B J Andrews et al. Nature. .

Abstract

Transcription of the HO gene of Saccharomyces cerevisiae, which encodes a site-specific endonuclease that initiates cell-type switching (reviewed in refs. 1,2), is restricted to a short window of the cell cycle in late G1 (refs 3,4). A repeated element in the upstream region of HO (the cell-cycle box, CCB) and two regulatory proteins, SWI4 and SWI6, are required for cell-cycle-dependent expression of HO. Biochemical experiments have identified a factor, CCBF (cell-cycle box factor), that binds to the CCB elements and that presumably plays a key part in cell-cycle regulation of HO. The SWI4 and SWI6 genes are required for formation of the CCBF-DNA complex.

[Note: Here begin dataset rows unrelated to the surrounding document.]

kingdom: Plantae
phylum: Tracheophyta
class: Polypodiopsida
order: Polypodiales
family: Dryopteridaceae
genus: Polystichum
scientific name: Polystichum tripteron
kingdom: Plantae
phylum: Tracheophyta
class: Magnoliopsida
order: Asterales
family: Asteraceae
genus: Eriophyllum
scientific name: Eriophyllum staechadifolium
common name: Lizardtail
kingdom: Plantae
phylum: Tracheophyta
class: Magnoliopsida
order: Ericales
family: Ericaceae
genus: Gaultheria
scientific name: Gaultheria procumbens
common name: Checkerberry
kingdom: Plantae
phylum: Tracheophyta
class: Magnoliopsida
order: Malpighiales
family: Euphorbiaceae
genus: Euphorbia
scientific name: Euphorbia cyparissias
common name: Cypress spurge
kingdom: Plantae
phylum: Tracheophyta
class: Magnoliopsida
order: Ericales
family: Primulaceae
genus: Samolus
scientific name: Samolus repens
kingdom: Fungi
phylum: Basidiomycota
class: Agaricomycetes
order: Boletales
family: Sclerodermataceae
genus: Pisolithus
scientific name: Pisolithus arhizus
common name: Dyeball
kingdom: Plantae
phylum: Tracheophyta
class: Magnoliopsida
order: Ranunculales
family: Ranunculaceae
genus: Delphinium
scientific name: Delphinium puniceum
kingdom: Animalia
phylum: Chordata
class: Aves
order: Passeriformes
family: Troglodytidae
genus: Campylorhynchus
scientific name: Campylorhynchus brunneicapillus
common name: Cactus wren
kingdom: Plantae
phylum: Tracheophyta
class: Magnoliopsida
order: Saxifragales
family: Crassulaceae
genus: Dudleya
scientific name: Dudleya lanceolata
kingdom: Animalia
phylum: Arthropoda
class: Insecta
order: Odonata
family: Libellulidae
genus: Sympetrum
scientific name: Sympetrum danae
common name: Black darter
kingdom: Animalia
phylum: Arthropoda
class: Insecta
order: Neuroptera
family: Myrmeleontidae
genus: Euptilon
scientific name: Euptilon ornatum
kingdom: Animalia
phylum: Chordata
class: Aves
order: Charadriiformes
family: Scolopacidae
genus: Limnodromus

Here we report the nucleotide sequence of the SWI4 gene and show that it contains two copies of the conserved SWI6-cdc10 motif observed in SWI6 of budding yeast, the Schizosaccharomyces pombe cdc10 gene required for progression through G19, the Drosophila Notch gene, and in the Caenorhabditis elegans lin-12 and glp-1 genes. We demonstrate by using antibodies to the SWI4 protein in gel-shift assays that the protein is present in the CCBF-DNA complex.